» Job: Without including any pictures, write out all the records word for word.

» Recorded information:
↓↓↓

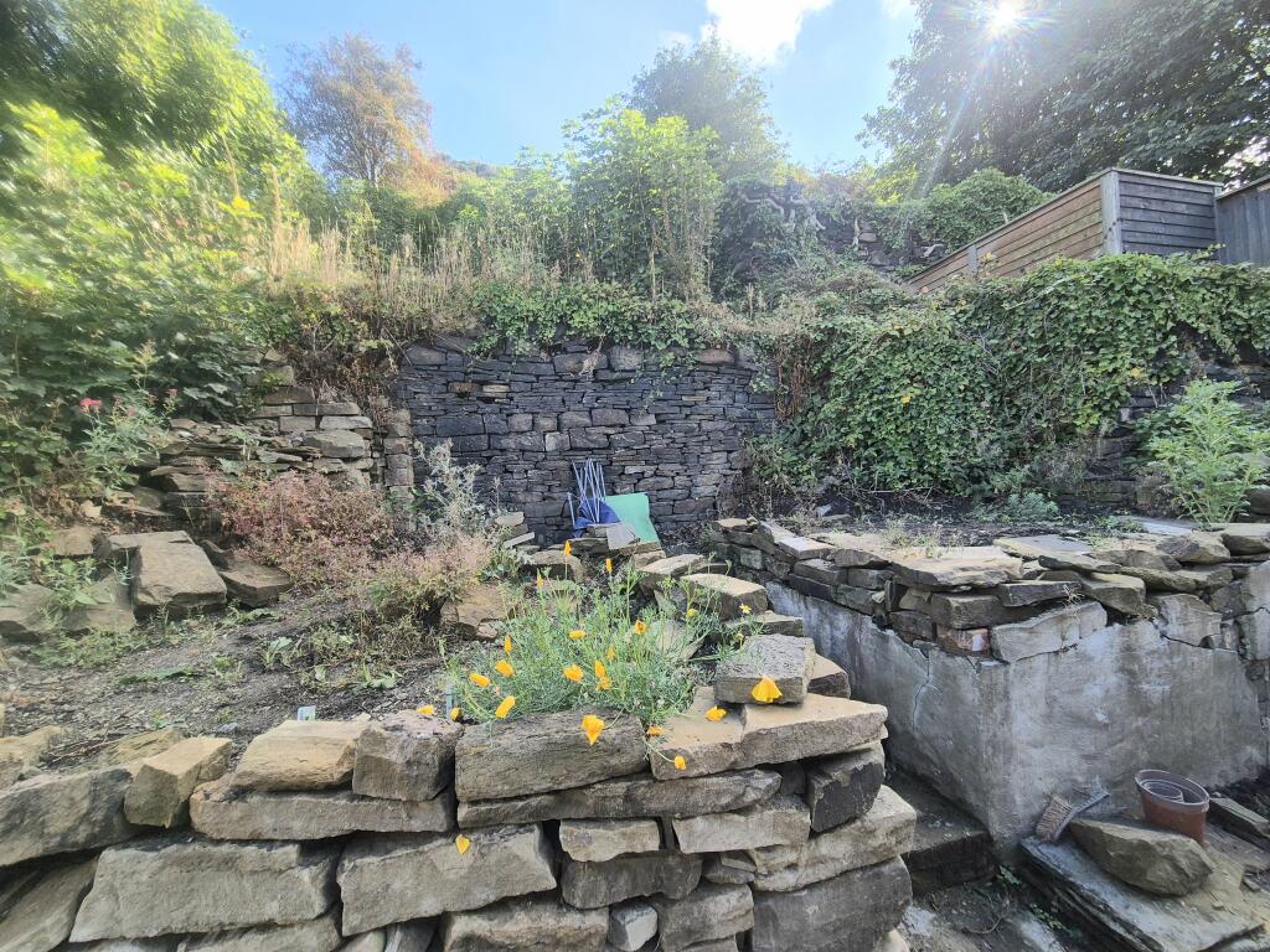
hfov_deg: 106.2
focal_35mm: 13
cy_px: 476
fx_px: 477
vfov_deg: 89.9
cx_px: 635
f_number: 2.2
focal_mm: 2.2
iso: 50
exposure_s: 1/500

↑↑↑

» Result of this exercise:
hfov_deg: 106.2
focal_35mm: 13
cy_px: 476
fx_px: 477
vfov_deg: 89.9
cx_px: 635
f_number: 2.2
focal_mm: 2.2
iso: 50
exposure_s: 1/500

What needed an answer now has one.